## Activity:
Write out, unchanged, the lines in the records from the line containing "Max Verstappen" through the line containing "Esteban Ocon", including both of those lines.

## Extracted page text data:
┏━━

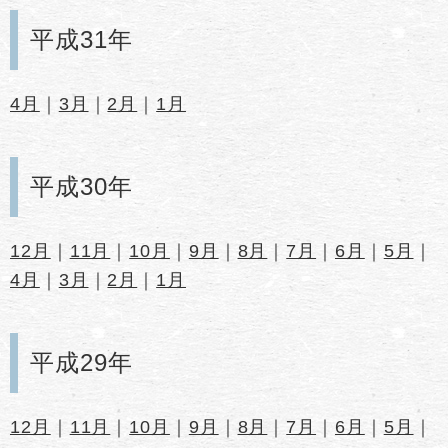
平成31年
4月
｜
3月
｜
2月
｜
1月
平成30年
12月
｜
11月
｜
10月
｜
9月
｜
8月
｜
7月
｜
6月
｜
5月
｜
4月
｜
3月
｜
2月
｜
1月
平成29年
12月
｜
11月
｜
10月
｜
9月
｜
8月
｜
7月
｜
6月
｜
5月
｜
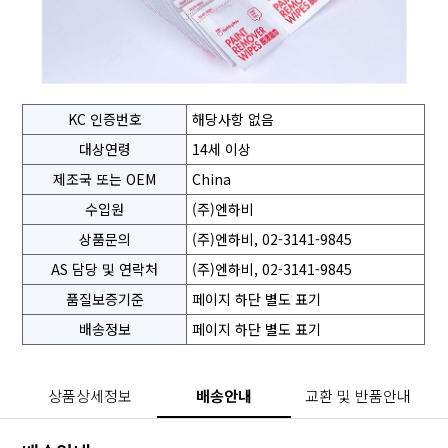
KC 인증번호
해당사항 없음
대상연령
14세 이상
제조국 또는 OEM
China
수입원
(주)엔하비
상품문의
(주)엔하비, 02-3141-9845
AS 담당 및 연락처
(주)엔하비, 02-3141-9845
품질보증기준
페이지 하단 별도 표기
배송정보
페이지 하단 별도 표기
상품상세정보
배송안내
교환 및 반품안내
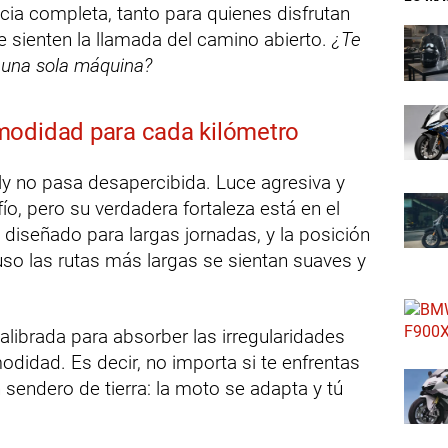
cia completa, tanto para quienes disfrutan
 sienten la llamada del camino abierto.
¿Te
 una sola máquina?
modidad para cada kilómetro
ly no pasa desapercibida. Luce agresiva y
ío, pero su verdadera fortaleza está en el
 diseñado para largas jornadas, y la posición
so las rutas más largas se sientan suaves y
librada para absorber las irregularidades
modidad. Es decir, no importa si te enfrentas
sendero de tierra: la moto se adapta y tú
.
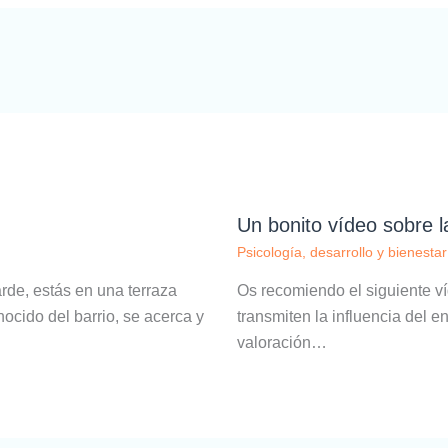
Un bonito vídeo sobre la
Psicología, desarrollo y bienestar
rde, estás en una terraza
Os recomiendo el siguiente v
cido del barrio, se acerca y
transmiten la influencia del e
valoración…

┗━━
┏━━

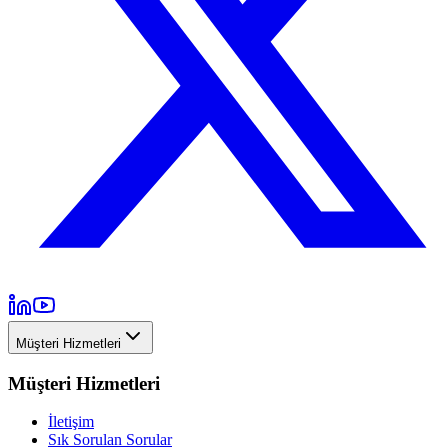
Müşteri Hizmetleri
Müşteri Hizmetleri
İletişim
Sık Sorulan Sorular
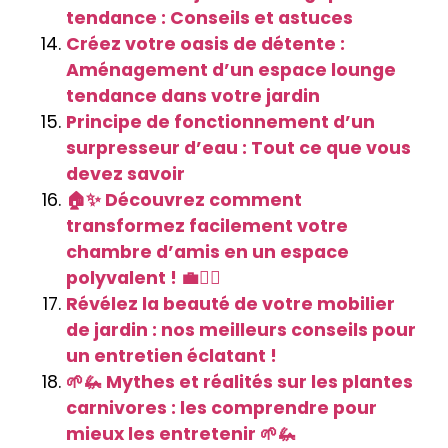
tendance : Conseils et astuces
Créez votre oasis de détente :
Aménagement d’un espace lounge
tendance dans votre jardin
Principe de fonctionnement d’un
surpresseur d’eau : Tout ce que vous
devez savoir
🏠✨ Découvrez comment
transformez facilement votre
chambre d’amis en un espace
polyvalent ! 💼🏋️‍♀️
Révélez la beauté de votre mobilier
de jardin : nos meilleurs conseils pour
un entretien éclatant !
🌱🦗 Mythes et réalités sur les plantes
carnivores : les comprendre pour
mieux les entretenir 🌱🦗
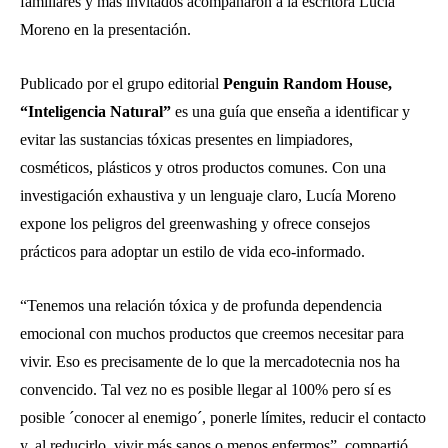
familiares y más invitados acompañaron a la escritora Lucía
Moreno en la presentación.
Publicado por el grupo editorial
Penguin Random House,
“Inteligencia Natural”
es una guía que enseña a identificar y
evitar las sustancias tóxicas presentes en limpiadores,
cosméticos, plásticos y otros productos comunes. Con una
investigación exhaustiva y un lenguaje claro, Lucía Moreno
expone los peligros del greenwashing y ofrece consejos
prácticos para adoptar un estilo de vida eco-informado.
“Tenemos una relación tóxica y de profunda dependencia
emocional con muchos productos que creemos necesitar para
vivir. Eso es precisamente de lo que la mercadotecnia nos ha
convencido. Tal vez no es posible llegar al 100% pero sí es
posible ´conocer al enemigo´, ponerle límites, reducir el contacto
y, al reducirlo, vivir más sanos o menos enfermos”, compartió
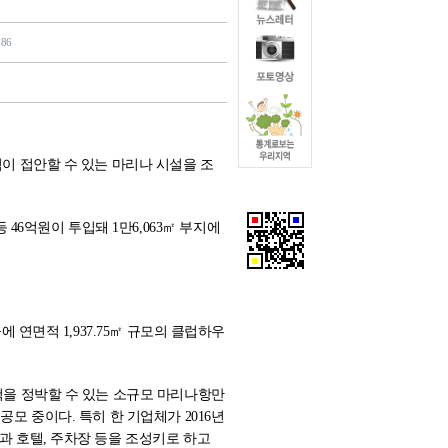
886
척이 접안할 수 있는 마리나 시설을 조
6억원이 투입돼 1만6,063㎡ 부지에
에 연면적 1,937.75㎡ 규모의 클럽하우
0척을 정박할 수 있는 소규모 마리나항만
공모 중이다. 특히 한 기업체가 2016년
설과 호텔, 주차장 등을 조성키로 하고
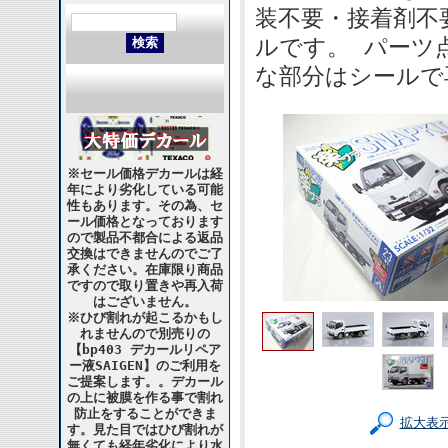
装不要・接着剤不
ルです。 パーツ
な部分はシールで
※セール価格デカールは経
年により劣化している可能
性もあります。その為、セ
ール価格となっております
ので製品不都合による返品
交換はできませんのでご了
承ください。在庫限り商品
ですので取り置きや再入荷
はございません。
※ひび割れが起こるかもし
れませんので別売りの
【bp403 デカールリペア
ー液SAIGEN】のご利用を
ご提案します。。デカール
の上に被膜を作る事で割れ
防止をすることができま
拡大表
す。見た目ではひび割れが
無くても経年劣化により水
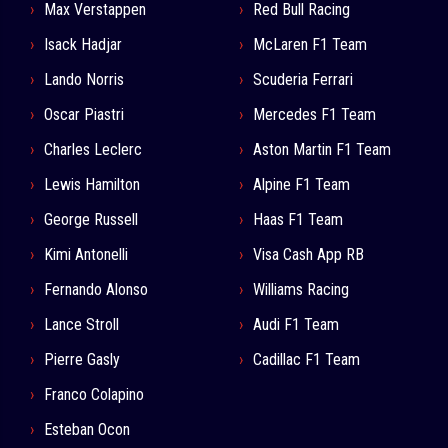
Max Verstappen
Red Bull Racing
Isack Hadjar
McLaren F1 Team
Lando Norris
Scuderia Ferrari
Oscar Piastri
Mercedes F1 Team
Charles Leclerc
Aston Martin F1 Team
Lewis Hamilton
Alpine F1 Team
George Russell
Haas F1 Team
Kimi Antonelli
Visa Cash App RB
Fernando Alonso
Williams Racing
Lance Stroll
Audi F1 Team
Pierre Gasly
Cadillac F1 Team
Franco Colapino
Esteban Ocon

┗━━

## Completed exercise:
Max Verstappen
Red Bull Racing
Isack Hadjar
McLaren F1 Team
Lando Norris
Scuderia Ferrari
Oscar Piastri
Mercedes F1 Team
Charles Leclerc
Aston Martin F1 Team
Lewis Hamilton
Alpine F1 Team
George Russell
Haas F1 Team
Kimi Antonelli
Visa Cash App RB
Fernando Alonso
Williams Racing
Lance Stroll
Audi F1 Team
Pierre Gasly
Cadillac F1 Team
Franco Colapino
Esteban Ocon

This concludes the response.